- Opening Delimiter -

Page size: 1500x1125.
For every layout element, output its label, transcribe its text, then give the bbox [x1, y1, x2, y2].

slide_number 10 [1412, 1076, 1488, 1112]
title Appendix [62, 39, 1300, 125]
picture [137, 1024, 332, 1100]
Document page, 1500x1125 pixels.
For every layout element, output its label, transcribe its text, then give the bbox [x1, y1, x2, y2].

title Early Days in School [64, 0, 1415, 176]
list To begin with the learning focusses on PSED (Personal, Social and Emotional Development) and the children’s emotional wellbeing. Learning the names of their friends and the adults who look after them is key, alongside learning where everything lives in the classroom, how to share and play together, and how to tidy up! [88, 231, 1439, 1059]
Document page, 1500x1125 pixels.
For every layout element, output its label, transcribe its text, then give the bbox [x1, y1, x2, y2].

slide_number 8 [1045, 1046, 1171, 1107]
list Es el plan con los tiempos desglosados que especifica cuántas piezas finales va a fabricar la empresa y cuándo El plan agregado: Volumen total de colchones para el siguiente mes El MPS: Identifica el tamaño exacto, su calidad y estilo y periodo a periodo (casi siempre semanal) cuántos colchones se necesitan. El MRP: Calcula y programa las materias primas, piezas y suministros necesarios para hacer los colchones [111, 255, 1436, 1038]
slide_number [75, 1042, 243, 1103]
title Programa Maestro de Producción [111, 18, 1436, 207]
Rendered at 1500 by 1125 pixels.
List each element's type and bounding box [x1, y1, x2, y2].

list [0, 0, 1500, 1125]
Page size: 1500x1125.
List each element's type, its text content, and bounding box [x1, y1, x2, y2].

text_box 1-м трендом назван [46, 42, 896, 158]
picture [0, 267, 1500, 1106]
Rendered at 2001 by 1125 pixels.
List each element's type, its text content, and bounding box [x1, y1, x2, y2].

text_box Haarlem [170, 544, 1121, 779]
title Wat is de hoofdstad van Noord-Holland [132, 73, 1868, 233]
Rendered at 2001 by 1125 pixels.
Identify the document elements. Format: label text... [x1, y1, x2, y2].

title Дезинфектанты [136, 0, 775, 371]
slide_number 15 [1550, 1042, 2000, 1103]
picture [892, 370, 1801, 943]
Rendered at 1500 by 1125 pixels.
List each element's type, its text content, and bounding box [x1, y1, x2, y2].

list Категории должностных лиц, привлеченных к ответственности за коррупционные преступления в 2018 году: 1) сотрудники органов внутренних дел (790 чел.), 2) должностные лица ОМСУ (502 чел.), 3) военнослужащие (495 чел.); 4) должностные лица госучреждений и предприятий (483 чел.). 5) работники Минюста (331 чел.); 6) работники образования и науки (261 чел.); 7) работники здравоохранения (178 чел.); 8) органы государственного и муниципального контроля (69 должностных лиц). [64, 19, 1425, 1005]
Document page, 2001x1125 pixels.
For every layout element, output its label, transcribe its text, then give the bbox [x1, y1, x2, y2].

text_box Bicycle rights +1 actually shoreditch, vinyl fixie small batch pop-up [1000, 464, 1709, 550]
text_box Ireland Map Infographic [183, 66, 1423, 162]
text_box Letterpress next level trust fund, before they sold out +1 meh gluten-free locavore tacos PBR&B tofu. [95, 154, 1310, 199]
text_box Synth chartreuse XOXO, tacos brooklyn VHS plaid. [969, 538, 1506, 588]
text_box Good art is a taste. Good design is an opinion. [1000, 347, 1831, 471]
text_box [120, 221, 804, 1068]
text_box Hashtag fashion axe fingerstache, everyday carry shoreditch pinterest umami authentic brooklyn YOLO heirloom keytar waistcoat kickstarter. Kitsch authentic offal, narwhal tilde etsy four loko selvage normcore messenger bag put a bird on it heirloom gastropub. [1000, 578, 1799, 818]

- Closing Delimiter -

● Directions
Please give back every line of the listing exactly as it stands.

● Answer to the exercise
Page size: 1500x1125.
For every layout element, output its label, transcribe its text, then give the bbox [x1, y1, x2, y2].

slide_number 10 [1412, 1076, 1488, 1112]
title Appendix [62, 39, 1300, 125]
picture [137, 1024, 332, 1100]
Document page, 1500x1125 pixels.
For every layout element, output its label, transcribe its text, then give the bbox [x1, y1, x2, y2].

title Early Days in School [64, 0, 1415, 176]
list To begin with the learning focusses on PSED (Personal, Social and Emotional Development) and the children’s emotional wellbeing. Learning the names of their friends and the adults who look after them is key, alongside learning where everything lives in the classroom, how to share and play together, and how to tidy up! [88, 231, 1439, 1059]
Document page, 1500x1125 pixels.
For every layout element, output its label, transcribe its text, then give the bbox [x1, y1, x2, y2].

slide_number 8 [1045, 1046, 1171, 1107]
list Es el plan con los tiempos desglosados que especifica cuántas piezas finales va a fabricar la empresa y cuándo El plan agregado: Volumen total de colchones para el siguiente mes El MPS: Identifica el tamaño exacto, su calidad y estilo y periodo a periodo (casi siempre semanal) cuántos colchones se necesitan. El MRP: Calcula y programa las materias primas, piezas y suministros necesarios para hacer los colchones [111, 255, 1436, 1038]
slide_number [75, 1042, 243, 1103]
title Programa Maestro de Producción [111, 18, 1436, 207]
Rendered at 1500 by 1125 pixels.
List each element's type and bounding box [x1, y1, x2, y2].

list [0, 0, 1500, 1125]
Page size: 1500x1125.
List each element's type, its text content, and bounding box [x1, y1, x2, y2].

text_box 1-м трендом назван [46, 42, 896, 158]
picture [0, 267, 1500, 1106]
Rendered at 2001 by 1125 pixels.
List each element's type, its text content, and bounding box [x1, y1, x2, y2].

text_box Haarlem [170, 544, 1121, 779]
title Wat is de hoofdstad van Noord-Holland [132, 73, 1868, 233]
Rendered at 2001 by 1125 pixels.
Identify the document elements. Format: label text... [x1, y1, x2, y2].

title Дезинфектанты [136, 0, 775, 371]
slide_number 15 [1550, 1042, 2000, 1103]
picture [892, 370, 1801, 943]
Rendered at 1500 by 1125 pixels.
List each element's type, its text content, and bounding box [x1, y1, x2, y2].

list Категории должностных лиц, привлеченных к ответственности за коррупционные преступления в 2018 году: 1) сотрудники органов внутренних дел (790 чел.), 2) должностные лица ОМСУ (502 чел.), 3) военнослужащие (495 чел.); 4) должностные лица госучреждений и предприятий (483 чел.). 5) работники Минюста (331 чел.); 6) работники образования и науки (261 чел.); 7) работники здравоохранения (178 чел.); 8) органы государственного и муниципального контроля (69 должностных лиц). [64, 19, 1425, 1005]
Document page, 2001x1125 pixels.
For every layout element, output its label, transcribe its text, then give the bbox [x1, y1, x2, y2].

text_box Bicycle rights +1 actually shoreditch, vinyl fixie small batch pop-up [1000, 464, 1709, 550]
text_box Ireland Map Infographic [183, 66, 1423, 162]
text_box Letterpress next level trust fund, before they sold out +1 meh gluten-free locavore tacos PBR&B tofu. [95, 154, 1310, 199]
text_box Synth chartreuse XOXO, tacos brooklyn VHS plaid. [969, 538, 1506, 588]
text_box Good art is a taste. Good design is an opinion. [1000, 347, 1831, 471]
text_box [120, 221, 804, 1068]
text_box Hashtag fashion axe fingerstache, everyday carry shoreditch pinterest umami authentic brooklyn YOLO heirloom keytar waistcoat kickstarter. Kitsch authentic offal, narwhal tilde etsy four loko selvage normcore messenger bag put a bird on it heirloom gastropub. [1000, 578, 1799, 818]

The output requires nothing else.